Anisotropy helps: improved statistical and computational complexity of the mean-field Langevin dynamics under structured data

Atsushi Nitanda · Kazusato Oko · Taiji Suzuki · Denny Wu

Halle B
[ ]
Fri 10 May 7:30 a.m. PDT — 9:30 a.m. PDT

Abstract:

Recent works have shown that neural networks optimized by gradient-based methods can adapt to sparse or low-dimensional target functions through feature learning; an often studied target is the sparse parity function defined on the unit hypercube. However, such isotropic data setting does not capture the anisotropy and low intrinsic dimensionality exhibited in realistic datasets.

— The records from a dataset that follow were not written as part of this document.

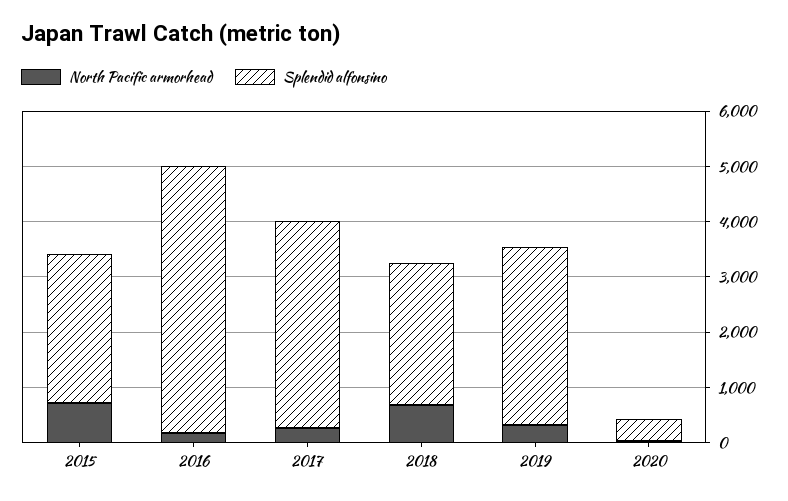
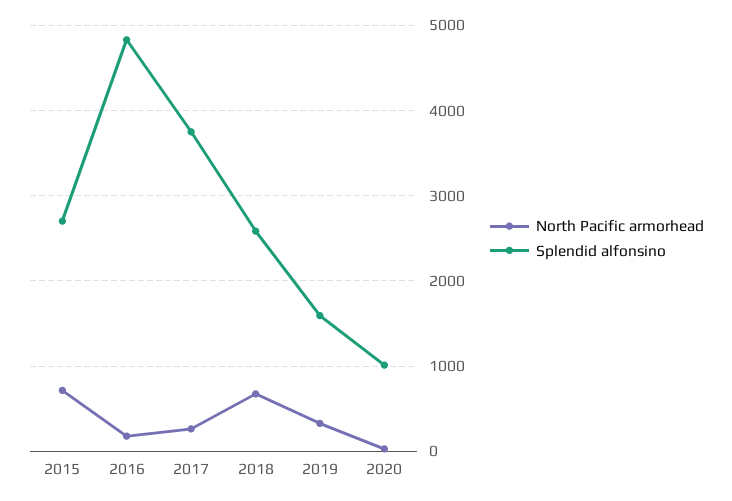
  {
    "North Pacific armorhead": {
      "2015": 700,
      "2016": 200,
      "2017": 300,
      "2018": 700,
      "2019": 300,
      "2020": 0
    },
    "Splendid alfonsino": {
      "2015": 2700,
      "2016": 4800,
      "2017": 3800,
      "2018": 2600,
-     "2019": 3200,
+     "2019": 1600,
-     "2020": 400
+     "2020": 1000
    }
  }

In this work, we address this shortcoming by studying how gradient-based feature learning interacts with structured (anisotropic) input data: we consider the sparse parity problem on high-dimensional orthotope where the feature coordinates have varying magnitudes, and analyze the learning complexity of the mean-field Langevin dynamics (MFLD), which describes the noisy gradient descent update on two-layer neural network. We show that the statistical complexity (i.e. sample size) and computational complexity (i.e. width of the neural network) of MFLD can both be improved when prominent directions of the anisotropic input data aligns with the support of the target function. Moreover, by employing an anisotropic weight decay regularization determined by the gradient covariance, the problem can be efficiently learned by a constant-width neural network.